--- EXCERPT TO READ ---
************

(A Knight’s Tale (98: 1987 Part One)

1987 was a momentous year.

It must have been some time in 1986 that my desire to move out of London for the first time had been crystallised by a menacing incident in Tooting. Having been concerned about my two youngest children’s schooling being in a vast comprehensive school I was already thinking about it.

I was walking home from Tooting Bec underground station along Tooting Bec Road to Gracedale Road quietly smoking a cigar. Five young men approached me in line across the wide pavement, allowing me no room for manoeuvre. Sticking to the fences on my side, I faced one who silently squared up to me. Raising the glowing cigar level with his face I asked “Where am I going to go?”.

Nothing more was said. After what seemed an age, but was probably instantaneous, my prospective assailants made space for me to continue on my way. With some difficulty I took care not to look back. But my mind was made up.

************

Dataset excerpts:
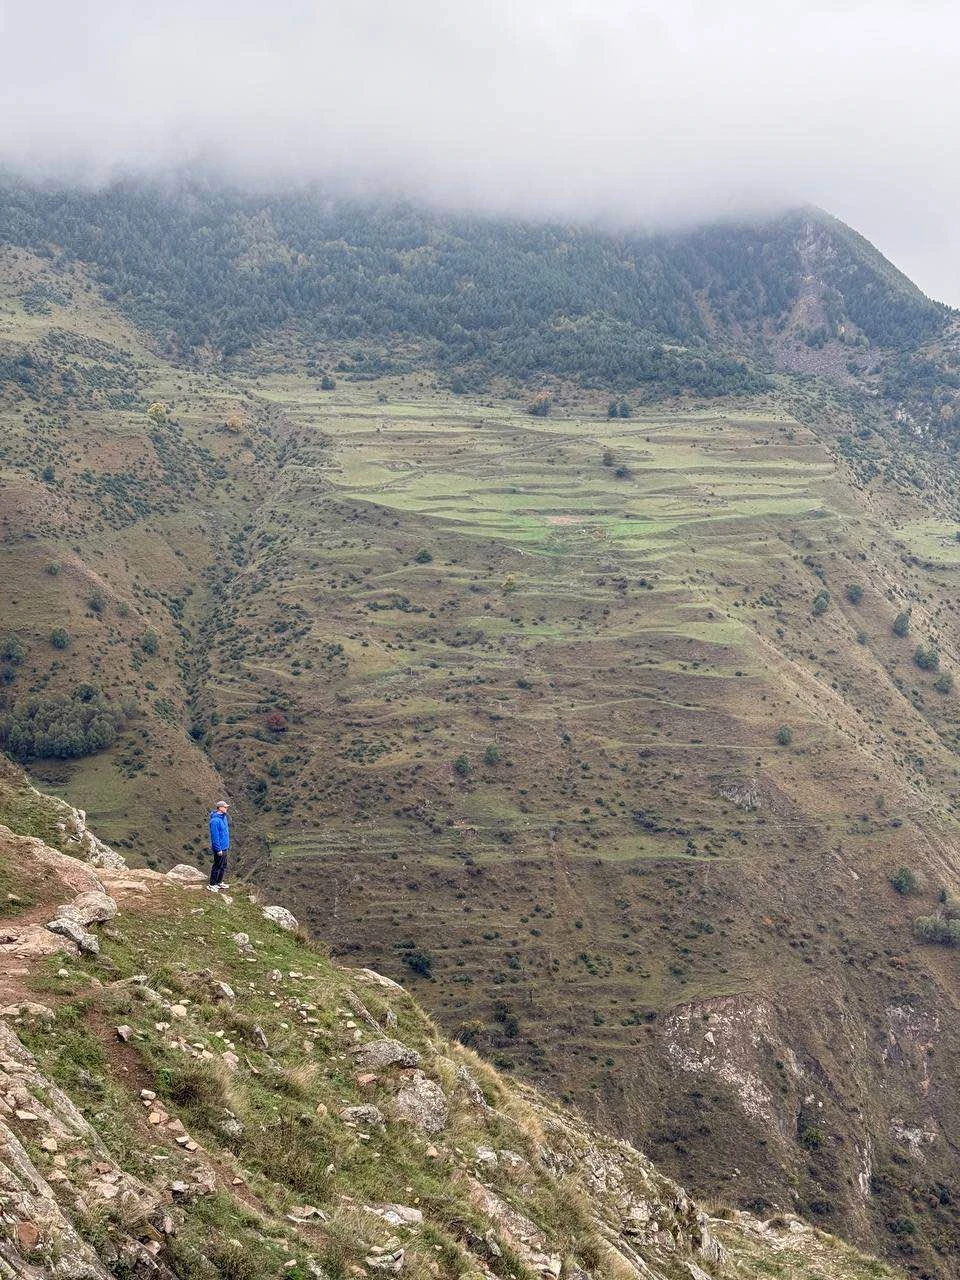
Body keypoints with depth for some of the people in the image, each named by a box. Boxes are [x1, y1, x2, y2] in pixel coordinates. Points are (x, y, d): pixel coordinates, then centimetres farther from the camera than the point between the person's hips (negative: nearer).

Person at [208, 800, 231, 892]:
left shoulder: (224, 816, 4)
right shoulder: (215, 820, -26)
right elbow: (215, 836, -24)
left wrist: (227, 844, 20)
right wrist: (218, 850, -20)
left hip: (224, 847, 9)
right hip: (220, 848, -9)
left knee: (223, 866, 19)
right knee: (217, 866, 3)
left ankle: (219, 882, 33)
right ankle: (212, 885, 15)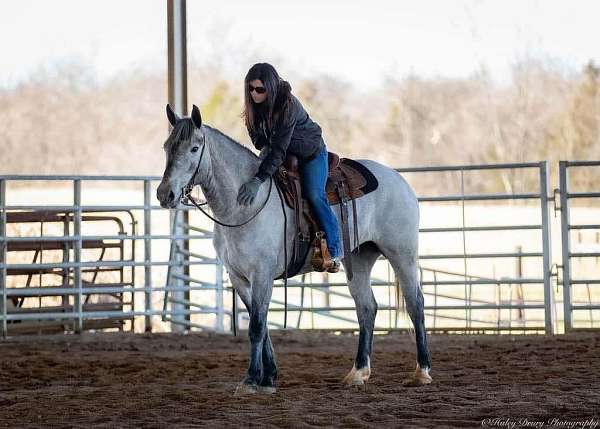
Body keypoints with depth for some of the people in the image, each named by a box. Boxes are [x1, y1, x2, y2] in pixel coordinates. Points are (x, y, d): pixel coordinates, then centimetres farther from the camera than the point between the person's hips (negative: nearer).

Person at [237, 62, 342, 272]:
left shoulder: (288, 105, -34)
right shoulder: (255, 105, -13)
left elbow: (279, 148, -41)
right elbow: (258, 136, 3)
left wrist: (258, 180, -49)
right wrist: (264, 148, -21)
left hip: (310, 153, -7)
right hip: (284, 154, 7)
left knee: (314, 195, -21)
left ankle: (334, 250, -16)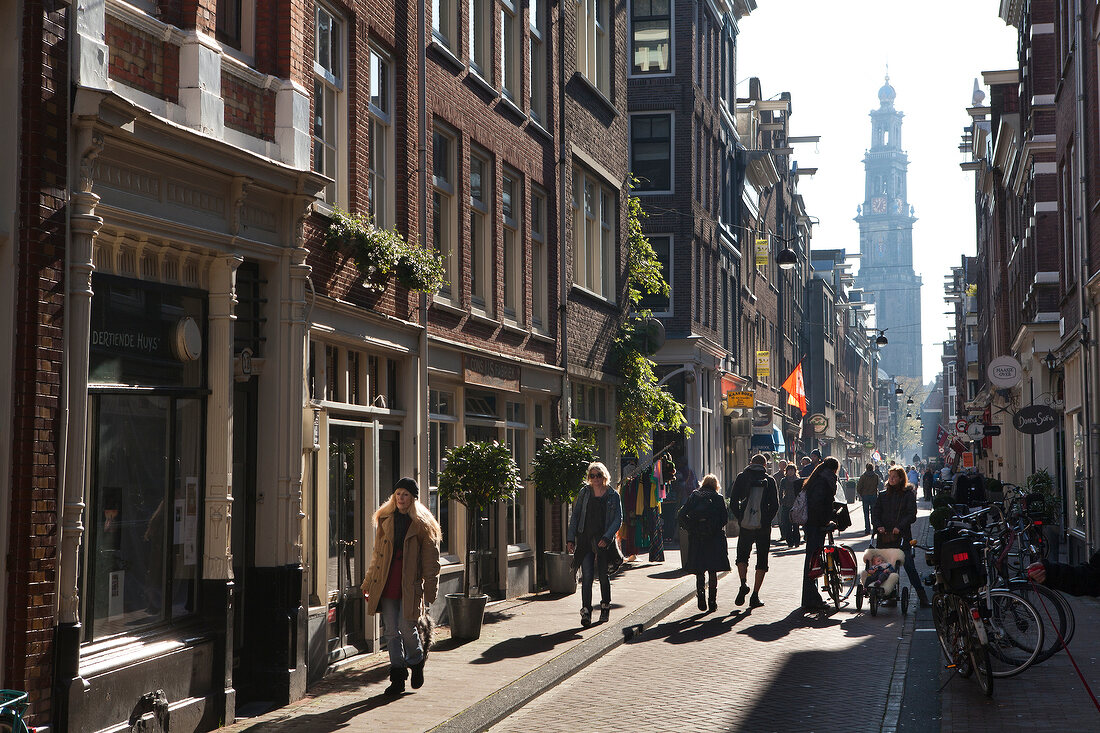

************

--- DIRECTIONS ---
Answer these questions using the excerpt about 1987:
1. What concerned the narrator about the two youngest children's schooling?
2. How many young men approached the narrator on the pavement?
3. What did the narrator take care not to do after the young men made space?
These entries have no connection to the excerpt about 1987.

--- RESPONSE TO THIS TASK ---
1. That they were in a vast comprehensive school.
2. Five.
3. Look back.